On February 29, 2024, the PIPE investors converted 122 shares of Series G preferred stock into 50,833 shares of common stock subject to a six-month lock-up.

Standstill Agreement

Pursuant to the Company’s entry in the Standstill Agreement, as amended by the Binding MOU, as described further above, the Company agreed to issue (i) Iliad warrants to purchase up to 28,533 shares of the Company's common stock, and (ii) Uptown warrants to purchase up to 35,089 shares of the Company's common stock, at an exercise price of $28.8 per share (the “Standstill Warrants”).

The Standstill Warrants may be exercisable for cash or on a cashless basis at any time and from time to time during the period commencing on the later of (i) January 1, 2024, and (ii) the date on which the Stockholder Approval is obtained (the “Standstill Warrant Initial Exercise Date”) and ending on the five-year anniversary of the Standstill Warrant Initial Exercise Date. As of September 30, 2024, 63,622 shares of the Company's common stock are still exercisable and outstanding.

At the date of the Standstill Agreement, the warrants were valued at $2.5 million using the Black-Scholes option pricing model as follows: exercise price of $28.8 per share, stock price of $43.8 per share, expected life of five years, volatility of 118.88% and a risk-free rate of 3.49%. The warrants were classified in additional paid-in capital.
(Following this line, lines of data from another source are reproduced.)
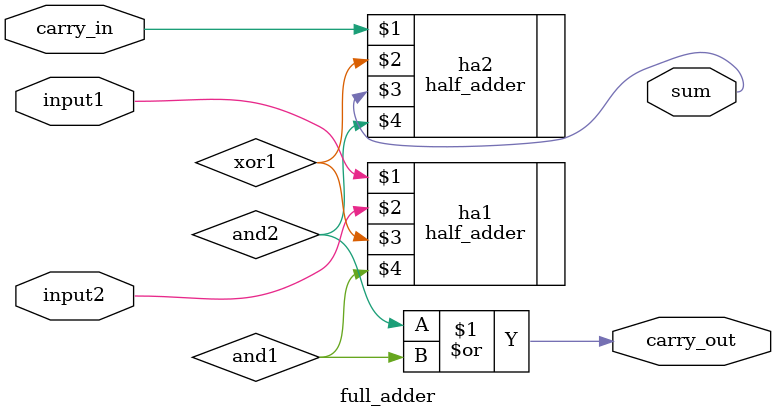
<source format=v>
/*
	Estrutura de um módulo que realiza a soma ou subtração de três numeros de um bit
*/
module full_adder (input1,input2, carry_in,sum,carry_out);

input input1, input2, carry_in; 
output sum, carry_out;

// Variáveis intermediárias
wire xor1,and1,and2;

// Operações utilizando o módulo half_adder
half_adder ha1 (input1,input2,xor1,and1);
half_adder ha2 (carry_in,xor1,sum,and2);
or (carry_out, and2,and1);

endmodule 
</source>
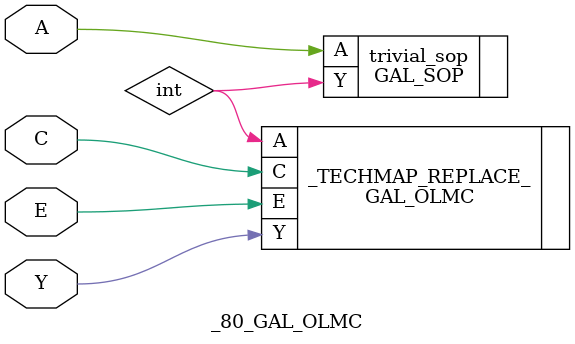
<source format=v>
(* techmap_celltype = "GAL_OLMC" *)
module _80_GAL_OLMC (C, E, A, Y);
	parameter REGISTERED = 0;
	parameter INVERTED = 0;

	input C, E, A;
	inout Y;

	wire int;

	generate
		GAL_OLMC #(
			.REGISTERED(REGISTERED),
			.INVERTED(INVERTED)
		) _TECHMAP_REPLACE_ (
			.C(C),
			.E(E),
			.A(int),
			.Y(Y)
		);

		GAL_SOP #(
			.WIDTH(1),
			.DEPTH(1),
			.TABLE(10)
		) trivial_sop (
			.A(A),
			.Y(int),
		);
	endgenerate
endmodule

</source>
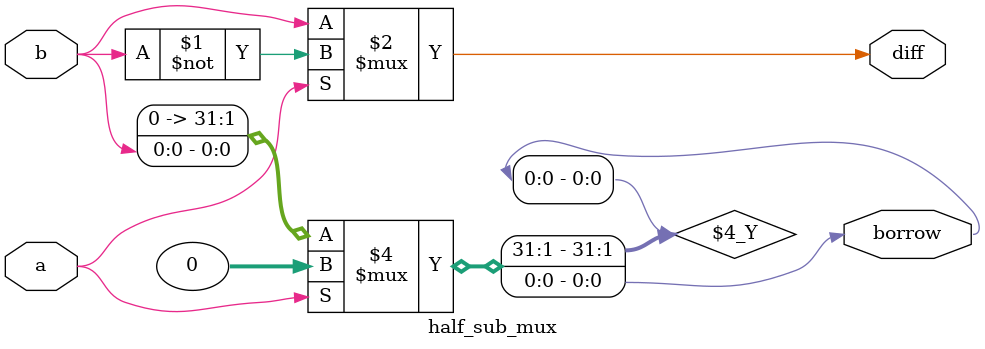
<source format=v>
`timescale 1ns / 1ps


module half_sub_mux(

input a,
input b,
output diff,
output borrow
    );
    
 assign diff = a ? ~b: b;
 assign borrow = a ? 0 : b;   
endmodule

</source>
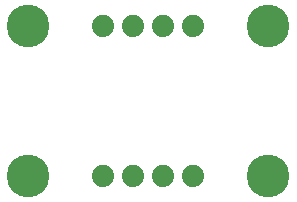
<source format=gbr>
G04 EAGLE Gerber RS-274X export*
G75*
%MOMM*%
%FSLAX34Y34*%
%LPD*%
%INSoldermask Bottom*%
%IPPOS*%
%AMOC8*
5,1,8,0,0,1.08239X$1,22.5*%
G01*
%ADD10C,3.617600*%
%ADD11C,1.879600*%


D10*
X25400Y152400D03*
X228600Y152400D03*
X25400Y25400D03*
X228600Y25400D03*
D11*
X165100Y25400D03*
X139700Y25400D03*
X114300Y25400D03*
X88900Y25400D03*
X88900Y152400D03*
X114300Y152400D03*
X139700Y152400D03*
X165100Y152400D03*
M02*

</source>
Royalty Interest Global Amendments

On September 29, 2023, the Company entered into amendments Royalty Interest Global Amendments to (i) the October 2020 Royalty Interest with Iliad, (ii) the December 2020 Royalty Interest with Uptown, and (iii) the August 2022 Royalty Interest with Streeterville, pursuant to which, among other things, the Company agreed to issue to (i) Iliad warrants to purchase up to 3,875 shares of the Company’s common stock, (ii) Uptown warrants to purchase up to 4,375 shares of the common stock, and (iii) Streeterville warrants to purchase up to 4,250 shares of the Common Stock, at an exercise price of $22.2 per share (collectively, the “Royalty Interest Global Amendment Warrants”).

The Royalty Interest Global Amendment Warrants may be exercisable for cash or on a cashless basis at any time and from time to time during the period commencing on September 29, 2023 (the “Royalty Interest Global Amendment Initial Exercise Date”) and ending on the five-year anniversary of the Royalty Interest Global Amendment Initial Exercise Date. As of September 30, 2024, 12,500 shares of the Company's common stock are still exercisable and outstanding.

At the date of the Royalty Interest Global Amendments, the warrants were valued at $173,000 using the Black-Scholes option pricing model as follows: exercise price of $22.2 per share, stock price of $15.6 per share, expected life of five years, volatility of 139.53% and a risk-free rate of 4.6%. The warrants were classified in additional paid-in capital.